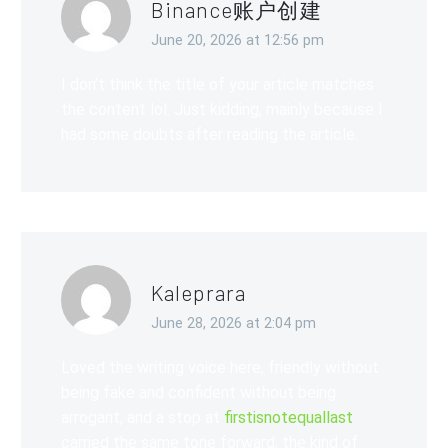
Binance账户创建
June 20, 2026 at 12:56 pm
I don’t think the title of your article matches
the content lol. Just kidding, mainly because I
had some doubts after reading the article.
Kaleprara
June 28, 2026 at 2:04 pm
Loved the writing voice here, friendly without
being fake and confident without being
arrogant, and a stop at
firstisnotequallast
carried the same tone forward, the kind of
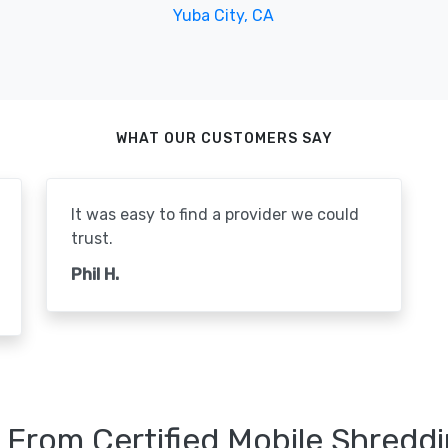
Yuba City, CA
WHAT OUR CUSTOMERS SAY
It was easy to find a provider we could
trust.
Phil H.
 From Certified Mobile Shreddi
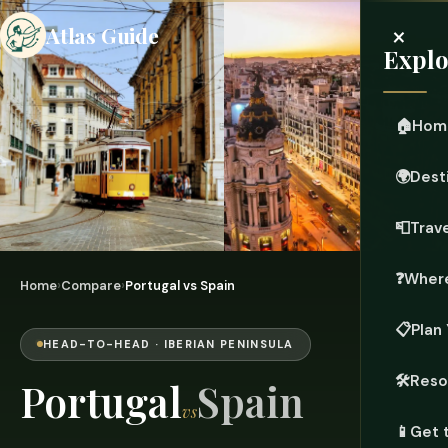
×
Atlas Guide
Explo
🏠
Hom
🌍
Dest
📮
Trave
❓
Where
Home
›
Compare
›
Portugal vs Spain
📋
Plan 
HEAD-TO-HEAD · IBERIAN PENINSULA
🛠️
Reso
Portugal
Spain
vs
📱
Get 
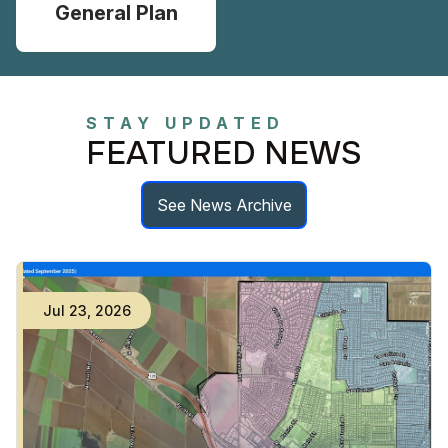
General Plan
STAY UPDATED
FEATURED NEWS
See News Archive
Jul
23
,
2026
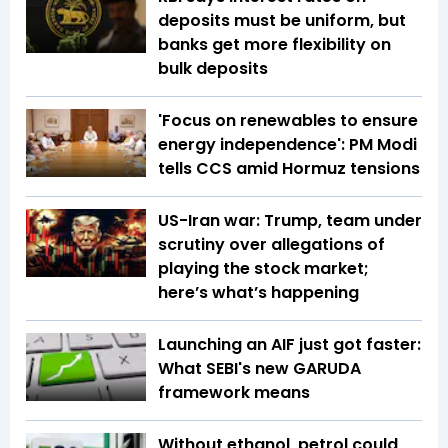
deposits must be uniform, but
banks get more flexibility on
bulk deposits
'Focus on renewables to ensure
energy independence': PM Modi
tells CCS amid Hormuz tensions
US-Iran war: Trump, team under
scrutiny over allegations of
playing the stock market;
here’s what’s happening
Launching an AIF just got faster:
What SEBI's new GARUDA
framework means
Without ethanol, petrol could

▶ [Exercise instructions]:
Nothing but the pictures is to be left out; repeat the data exactly.

▶ [Worked solution]:
Binance账户创建
June 20, 2026 at 12:56 pm
I don’t think the title of your article matches
the content lol. Just kidding, mainly because I
had some doubts after reading the article.
Kaleprara
June 28, 2026 at 2:04 pm
Loved the writing voice here, friendly without
being fake and confident without being
arrogant, and a stop at
firstisnotequallast
carried the same tone forward, the kind of
Yuba City, CA
WHAT OUR CUSTOMERS SAY
It was easy to find a provider we could
trust.
Phil H.
 From Certified Mobile Shreddi
×
Atlas Guide
Explo
🏠
Hom
🌍
Dest
📮
Trave
❓
Where
Home
›
Compare
›
Portugal vs Spain
📋
Plan 
HEAD-TO-HEAD · IBERIAN PENINSULA
🛠️
Reso
Portugal
Spain
vs
📱
Get 
General Plan
STAY UPDATED
FEATURED NEWS
See News Archive
Jul
23
,
2026
deposits must be uniform, but
banks get more flexibility on
bulk deposits
'Focus on renewables to ensure
energy independence': PM Modi
tells CCS amid Hormuz tensions
US-Iran war: Trump, team under
scrutiny over allegations of
playing the stock market;
here’s what’s happening
Launching an AIF just got faster:
What SEBI's new GARUDA
framework means
Without ethanol, petrol could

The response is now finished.